Um dos nomes mais influentes da inteligência norte-americana durante a Guerra Fria, o general Vernon A. Walters afirmou que, sem apoio dos Estados Unidos ao regime militar, o Brasil poderia se transformar “em uma nova China”. A declaração sintetiza a visão estratégica que guiou parte da política externa dos EUA em relação ao país nas décadas de 1960 e 1970.
Walters, que chegou ao cargo de diretor da CIA e morreu em 2002, teve atuação direta no Brasil antes e durante o golpe militar de 1964. Em memorando enviado no último dia de 1968 ao então secretário de Estado Henry Kissinger, ele sugeriu que Washington deveria sustentar o regime instaurado quatro anos antes. Caso contrário, advertiu, o Brasil correria o risco de se alinhar ao bloco comunista.

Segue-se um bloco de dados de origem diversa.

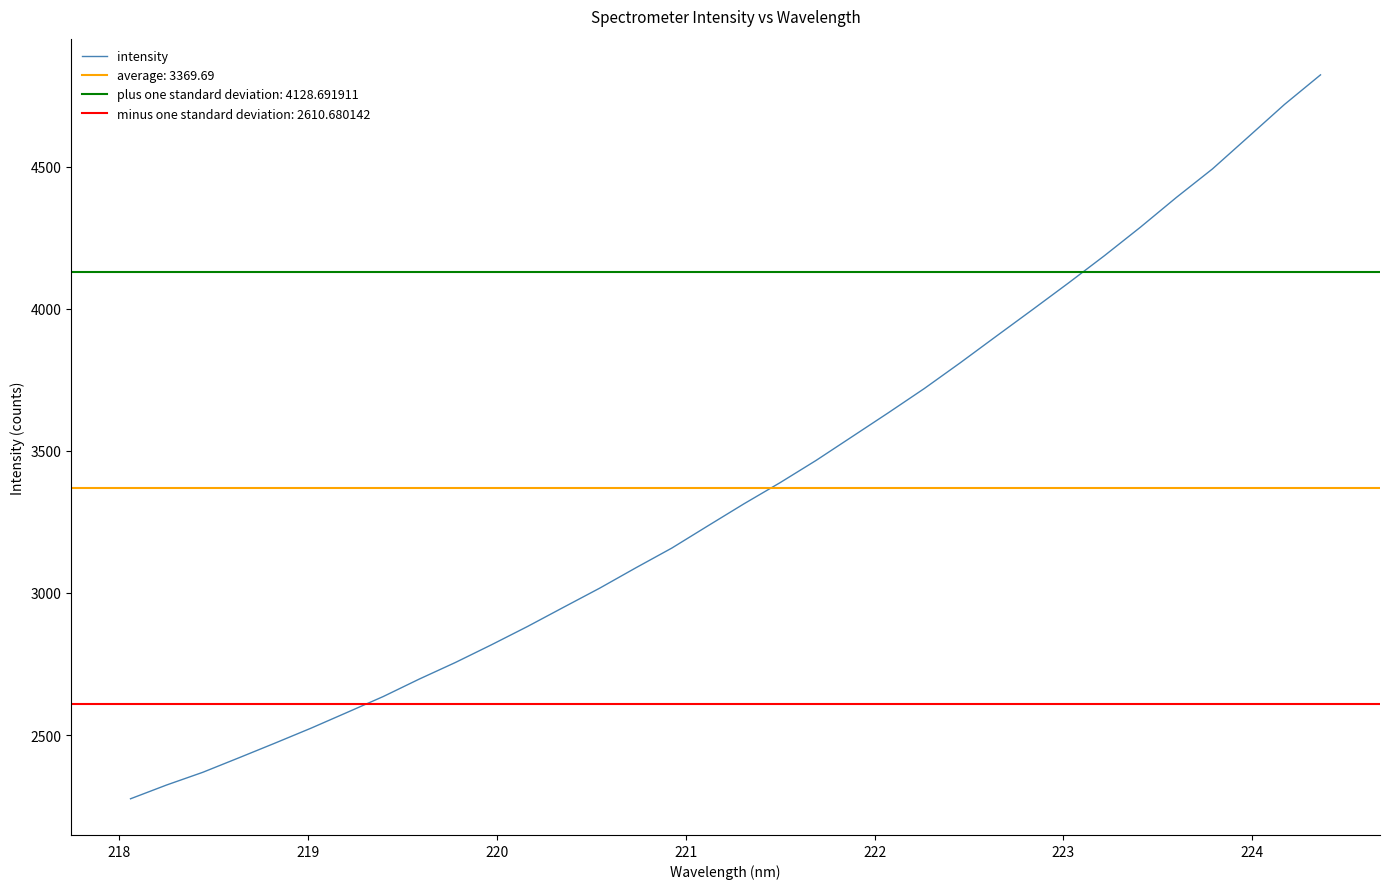

What is the value of the 12th point from the left?

2882.0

Nascido em 1917, em Nova York, Walters ingressou no Exército dos Estados Unidos em 1941. Fluente em vários idiomas, foi designado para o serviço de inteligência e atuou como intérprete nas negociações entre oficiais brasileiros e norte-americanos durante a Segunda Guerra Mundial. Nesse período, estreitou laços com militares brasileiros, entre eles Humberto Castelo Branco, que viria a ser o primeiro presidente da ditadura.
Após a guerra, serviu como adido militar assistente no Brasil até 1948. Voltou ao país em 1962, indicado pelo embaixador Lincoln Gordon, em meio à crescente tensão política envolvendo o presidente João Goulart. Documentos históricos apontam que Walters colaborou na articulação do movimento que culminou na deposição de Jango, considerado por Washington simpático à esquerda.

A atuação de Walters no Brasil se insere em um período marcado por intervenções indiretas, articulações diplomáticas e apoio velado a movimentos militares na América Latina. Ao longo das décadas, a abertura de documentos oficiais reforçou evidências de que autoridades norte-americanas conspiraram para manter o Brasil alinhado a seus interesses estratégicos.
Há relatos de que ele teria auxiliado na preparação da chamada Operação Brother Sam, plano que previa o envio de uma força-tarefa naval norte-americana, liderada pelo porta-aviões USS Forrestal, para apoiar os militares brasileiros caso houvesse resistência ao golpe. Com a consolidação da queda de Goulart em 2 de abril de 1964, a operação foi desativada.
“Não seria outra Cuba, seria outra China”
Décadas depois, em entrevista concedida em 1998, Walters reafirmou sua convicção sobre o papel estratégico do Brasil. “Eu gostaria de ser lembrado por ter feito o que pude, como soldado, para manter a paz, porque se o Brasil tivesse sido perdido, não seria uma outra Cuba: seria uma outra China”, declarou.
A comparação com a China refletia o temor, comum na política externa norte-americana da época, de que o maior país da América Latina pudesse se tornar uma potência comunista de grandes proporções, alterando o equilíbrio geopolítico no hemisfério ocidental.
Walters também esteve presente em outros momentos sensíveis da Guerra Fria, como no Irã em 1953 e no Chile antes da queda de Salvador Allende, embora não existam provas documentais de seu envolvimento direto nesses episódios.
Conspirações e memória histórica
Os acontecimentos que cercaram o golpe de 1964 alimentaram, ao longo das décadas, uma cultura de desconfiança e teorias conspiratórias no Brasil. Registros históricos mostram que autoridades norte-americanas discutiram, ainda no governo John F. Kennedy, a possibilidade de apoiar militares brasileiros contra o que consideravam uma “ameaça da esquerda”.
Pesquisas baseadas em documentos posteriormente confidenciais revelaram a extensão da articulação diplomática e militar entre Brasília e Washington naquele período. Para analistas, o caso exemplifica como, em contextos de Guerra Fria, a retórica anticomunista foi usada para justificar intervenções e redefinir rumos políticos internos.